Oleh: Muhammad Abduh Negara
Sekian tahun lalu, ada seorang teman yang berkomentar tentang seorang ustadz terkenal, bahwa ustadz tersebut lulusan teknik, apakah pantas bicara agama. Saya tanggapi, ustadz itu memang lulusan teknik, tapi beliau juga belajar ilmu syar’i secara non-formal, bahkan ketika kuliah S2 di Saudi (jurusan teknik juga), beliau juga talaqqi dengan beberapa masyayikh di sana. Jadi, insyaallah layak bicara persoalan agama.
Memang betul, bicara agama itu perlu ilmu. Namun, perlu dipahami, untuk ilmu syar’i, ia tidak hanya didapatkan melalui jalur kuliah formal. Ia bisa didapatkan melalui jalur non-formal, lewat talaqqi dengan para ulama dan masyayikh. Bahkan, saat ini, proses ‘mengambil ilmu dari ulama’ itu bisa didapatkan melalui jalur online.
Dan bagi yang memiliki ilmu dalam satu bidang, dia akan tahu kapasitas keilmuan orang lain ketika bicara bidang ilmu tersebut. Jika tampak, orang itu tidak menguasai hal yang dia bicarakan, maka tak ada gunanya deretan gelar akademik yang dia miliki.

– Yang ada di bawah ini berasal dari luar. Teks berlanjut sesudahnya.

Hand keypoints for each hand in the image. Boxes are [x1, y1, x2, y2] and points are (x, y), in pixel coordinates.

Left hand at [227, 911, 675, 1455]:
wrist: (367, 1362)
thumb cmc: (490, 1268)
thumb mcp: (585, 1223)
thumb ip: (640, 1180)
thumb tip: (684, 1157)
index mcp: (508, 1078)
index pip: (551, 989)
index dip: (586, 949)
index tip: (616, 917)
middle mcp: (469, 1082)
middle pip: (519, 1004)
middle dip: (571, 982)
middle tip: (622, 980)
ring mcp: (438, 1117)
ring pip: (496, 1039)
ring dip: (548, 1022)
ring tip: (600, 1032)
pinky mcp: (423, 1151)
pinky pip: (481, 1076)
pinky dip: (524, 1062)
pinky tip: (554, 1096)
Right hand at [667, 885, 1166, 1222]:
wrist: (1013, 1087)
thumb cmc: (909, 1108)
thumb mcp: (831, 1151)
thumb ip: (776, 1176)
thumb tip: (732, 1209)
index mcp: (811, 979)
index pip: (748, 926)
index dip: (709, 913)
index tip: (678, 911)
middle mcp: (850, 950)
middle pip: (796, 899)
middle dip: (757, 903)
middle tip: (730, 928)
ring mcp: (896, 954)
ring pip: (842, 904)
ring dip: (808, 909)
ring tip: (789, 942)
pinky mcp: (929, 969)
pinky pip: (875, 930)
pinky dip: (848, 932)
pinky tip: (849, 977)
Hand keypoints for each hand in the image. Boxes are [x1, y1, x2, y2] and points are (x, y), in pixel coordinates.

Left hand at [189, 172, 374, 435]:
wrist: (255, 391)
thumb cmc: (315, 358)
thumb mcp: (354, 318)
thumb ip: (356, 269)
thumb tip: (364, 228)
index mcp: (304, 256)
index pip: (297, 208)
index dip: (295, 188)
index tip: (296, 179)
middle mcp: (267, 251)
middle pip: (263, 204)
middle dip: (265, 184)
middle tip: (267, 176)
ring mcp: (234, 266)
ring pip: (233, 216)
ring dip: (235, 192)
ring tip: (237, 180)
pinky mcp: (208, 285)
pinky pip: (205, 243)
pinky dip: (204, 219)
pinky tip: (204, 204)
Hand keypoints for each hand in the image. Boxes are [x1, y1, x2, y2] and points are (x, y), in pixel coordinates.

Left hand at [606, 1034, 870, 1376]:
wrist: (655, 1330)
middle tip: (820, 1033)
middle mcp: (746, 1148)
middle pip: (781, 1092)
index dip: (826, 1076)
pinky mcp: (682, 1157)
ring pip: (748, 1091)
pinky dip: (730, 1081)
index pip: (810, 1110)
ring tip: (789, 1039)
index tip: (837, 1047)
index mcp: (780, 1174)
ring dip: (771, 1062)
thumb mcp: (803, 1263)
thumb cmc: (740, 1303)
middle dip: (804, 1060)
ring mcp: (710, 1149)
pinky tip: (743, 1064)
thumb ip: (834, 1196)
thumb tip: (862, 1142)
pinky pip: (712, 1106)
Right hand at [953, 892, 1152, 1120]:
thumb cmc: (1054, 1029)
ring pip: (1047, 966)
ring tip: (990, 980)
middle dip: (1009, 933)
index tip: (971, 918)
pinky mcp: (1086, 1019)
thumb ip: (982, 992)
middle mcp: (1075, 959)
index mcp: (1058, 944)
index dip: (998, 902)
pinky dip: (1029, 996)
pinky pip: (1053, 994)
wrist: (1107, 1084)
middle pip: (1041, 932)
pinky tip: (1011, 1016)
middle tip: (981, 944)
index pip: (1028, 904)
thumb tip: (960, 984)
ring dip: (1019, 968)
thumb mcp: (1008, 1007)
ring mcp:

Sebaliknya, jika tampak dia menguasai dengan baik ilmu tersebut, bahkan cukup mendalam, maka ilmu tersebut sudah menunjukkan kealiman pemiliknya, dan kita bahkan tak perlu peduli dia kuliah di mana, apakah kampusnya terkenal atau tidak, apakah dia strata 1, 2 atau 3, dan seterusnya, karena ilmu yang dia miliki menunjukkan kapasitasnya jauh lebih baik dari semua gelar dan kebanggaan artifisial tersebut.
Hal ini seperti penghormatan kalangan nahdhiyin terhadap kealiman Kiyai Afifuddin Muhajir dalam bidang ushul fiqih, padahal katanya beliau hanya pernah talaqqi satu kitab ushul fiqih saja semasa nyantri, dan beliau juga tidak pernah kuliah di timur tengah. Atau, kepada Gus Baha, yang kealimannya bahkan diakui para profesor doktor di negeri ini, padahal beliau tidak punya gelar akademik.
Dan sebagaimana maklum, agama ini agama dalil dan burhan, maka dalam setiap pendapat yang diajukan, yang dilihat adalah apa hujjah dan argumentasi yang dimiliki, bukan seberapa panjang titel yang dipunya. Karena itu, meski seorang profesor, jika berpendapat ngawur soal agama, ia boleh dibantah oleh lulusan S1. Meski lulusan S3 Al-Azhar Mesir, atau S3 Madinah, atau…, jika pendapatnya lemah apalagi menyimpang, boleh saja dikritik oleh lulusan madrasah ibtidaiyah yang sudah kenyang menelaah literatur ilmu syar’i.
Ketika sudah masuk ranah ilmu, maka biarkan ilmu yang berbicara, bukan lagi semua titel dan kebanggaan semu itu.